In some instances security through obscurity actually works against you. When evaluating new cryptographic algorithms the security community around the world is often invited to review and attack the algorithm. In such instances, the strength of the security is in it’s genuine effectiveness, thus removing reliance on maintaining secrecy.

Different country, different voting system….& I don’t think the AEC really had much to do with it.

Leave that to the AEC, they do a stand-up job.

Because blind faith in electoral commission’s decisions without public investigation into the counting machine has never caused problems or controversy in the past.

Common though people….handwriting recognition? Identify 20% of voters? How exactly? Where are the handwriting samples to compare with for that 20% of voters? It’s not up to me (or any of you) to minimise potential exposure. Leave that to the AEC, they do a stand-up job.

Security through obscurity is bad as just because something is very unlikely to happen doesn’t mean it will never happen.
It should still be a part of somebody’s risk matrices, and potential exposure to it should be minimised.

Always glad to give them a giggle.

> Have you met many party hacks?

Plenty. I married one even. I guarantee that they’d be laughing heartily at your paranoia.

Have you met many party hacks?

I guarantee there are sad enough people who will be using this data if they get the chance.

Now if you’re cool with that then that’s great, but such a major change to the mechanism of vote counting, for mine, should not have been sprung on us so late in the day.

Security by obscurity. Who gives a flying F*&% how people who write with loopy twos vote? Just because you could in theory find such obscure things out, it doesn’t mean anybody would actually be interested enough to bother.

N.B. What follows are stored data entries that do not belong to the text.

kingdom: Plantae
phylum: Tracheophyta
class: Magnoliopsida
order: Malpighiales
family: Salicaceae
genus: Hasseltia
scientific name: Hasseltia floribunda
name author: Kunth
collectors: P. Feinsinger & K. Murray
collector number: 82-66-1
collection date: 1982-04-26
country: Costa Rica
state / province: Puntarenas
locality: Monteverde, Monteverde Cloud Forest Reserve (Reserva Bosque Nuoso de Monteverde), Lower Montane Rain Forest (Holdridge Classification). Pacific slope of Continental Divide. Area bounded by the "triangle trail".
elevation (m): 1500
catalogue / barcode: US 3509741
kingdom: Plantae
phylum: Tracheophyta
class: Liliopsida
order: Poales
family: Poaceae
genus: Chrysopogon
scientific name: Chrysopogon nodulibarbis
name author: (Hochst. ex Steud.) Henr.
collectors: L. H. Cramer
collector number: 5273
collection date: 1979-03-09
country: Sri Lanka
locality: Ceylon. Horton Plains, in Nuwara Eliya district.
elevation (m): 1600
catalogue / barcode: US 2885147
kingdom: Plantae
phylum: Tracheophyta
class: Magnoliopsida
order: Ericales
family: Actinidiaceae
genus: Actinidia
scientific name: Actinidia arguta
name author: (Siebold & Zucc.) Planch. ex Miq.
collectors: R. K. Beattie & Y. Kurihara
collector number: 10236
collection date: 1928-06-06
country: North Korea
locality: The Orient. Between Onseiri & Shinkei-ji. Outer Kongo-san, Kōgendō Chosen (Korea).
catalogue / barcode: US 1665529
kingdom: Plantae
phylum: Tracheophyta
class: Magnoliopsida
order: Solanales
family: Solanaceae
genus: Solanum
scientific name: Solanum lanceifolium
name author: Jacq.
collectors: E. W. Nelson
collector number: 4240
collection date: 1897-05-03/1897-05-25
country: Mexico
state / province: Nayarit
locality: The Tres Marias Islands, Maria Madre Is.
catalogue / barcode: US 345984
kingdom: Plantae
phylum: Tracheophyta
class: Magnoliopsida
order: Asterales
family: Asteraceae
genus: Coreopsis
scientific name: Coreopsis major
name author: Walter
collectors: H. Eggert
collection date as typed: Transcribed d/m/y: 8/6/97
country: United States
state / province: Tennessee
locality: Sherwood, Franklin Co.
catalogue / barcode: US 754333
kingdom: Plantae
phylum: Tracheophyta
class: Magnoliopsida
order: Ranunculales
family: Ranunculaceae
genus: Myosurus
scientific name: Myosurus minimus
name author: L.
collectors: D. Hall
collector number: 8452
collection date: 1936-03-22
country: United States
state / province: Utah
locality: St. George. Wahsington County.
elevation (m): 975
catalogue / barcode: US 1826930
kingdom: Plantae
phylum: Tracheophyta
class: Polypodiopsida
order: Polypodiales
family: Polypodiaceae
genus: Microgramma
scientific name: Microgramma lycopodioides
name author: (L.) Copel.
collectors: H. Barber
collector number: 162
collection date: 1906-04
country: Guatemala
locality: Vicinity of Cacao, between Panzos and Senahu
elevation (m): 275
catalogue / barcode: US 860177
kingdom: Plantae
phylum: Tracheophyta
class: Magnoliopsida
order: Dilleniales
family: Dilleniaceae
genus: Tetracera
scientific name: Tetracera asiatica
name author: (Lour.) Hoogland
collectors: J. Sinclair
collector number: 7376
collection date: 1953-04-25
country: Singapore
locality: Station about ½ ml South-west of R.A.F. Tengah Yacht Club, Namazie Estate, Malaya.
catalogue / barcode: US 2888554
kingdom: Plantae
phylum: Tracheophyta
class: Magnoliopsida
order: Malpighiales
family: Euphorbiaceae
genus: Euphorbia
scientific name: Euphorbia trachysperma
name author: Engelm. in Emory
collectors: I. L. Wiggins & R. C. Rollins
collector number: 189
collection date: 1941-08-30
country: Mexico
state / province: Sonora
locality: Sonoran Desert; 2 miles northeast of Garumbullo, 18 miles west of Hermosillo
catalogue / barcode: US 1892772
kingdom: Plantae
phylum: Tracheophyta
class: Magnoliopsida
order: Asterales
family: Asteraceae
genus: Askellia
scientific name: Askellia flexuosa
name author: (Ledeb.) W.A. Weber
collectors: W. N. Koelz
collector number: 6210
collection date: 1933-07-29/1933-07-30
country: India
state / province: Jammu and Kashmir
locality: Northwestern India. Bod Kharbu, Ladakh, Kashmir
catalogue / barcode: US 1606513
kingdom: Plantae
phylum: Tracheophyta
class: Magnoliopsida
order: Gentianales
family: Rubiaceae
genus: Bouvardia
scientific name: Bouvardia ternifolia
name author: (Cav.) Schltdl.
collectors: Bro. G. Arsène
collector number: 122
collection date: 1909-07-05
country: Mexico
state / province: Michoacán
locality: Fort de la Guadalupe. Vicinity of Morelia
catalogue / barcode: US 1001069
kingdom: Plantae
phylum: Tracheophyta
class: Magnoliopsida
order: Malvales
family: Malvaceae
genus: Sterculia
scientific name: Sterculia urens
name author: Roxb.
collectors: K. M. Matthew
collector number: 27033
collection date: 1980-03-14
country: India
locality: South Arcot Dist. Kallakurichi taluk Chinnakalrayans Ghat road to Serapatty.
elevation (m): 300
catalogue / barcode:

I’m still not sure I want anyone with the dataset on a portable HD being about to figure out the voting trends of people who write with loopy twos.

Graphology has some benefits, but it is too broadly inaccurate to be of any real use to the Government. So you can all settle down and take the Alfoil of your heads now.

oh, good.

hand writing??

after doing a count one election, hand writing is a bit of a stretch. perhaps they should give out crayons – fill in the blanks with your numbers, people – they might just keep in the squares….

seriously, though, if they are going to use the ICR technology to pick up votes, the system better be tested a few hundred times. The form scans are ok, but if they have someone who has botched the form, is too embarrassed to ask for another, and has written the info beside the boxes, it won’t get picked up by a traditional form process scan.

why don’t they just put in a series of coloured handles – push em down in sequence of your vote, punch card gets punched with the sequence, very old computer records your vote.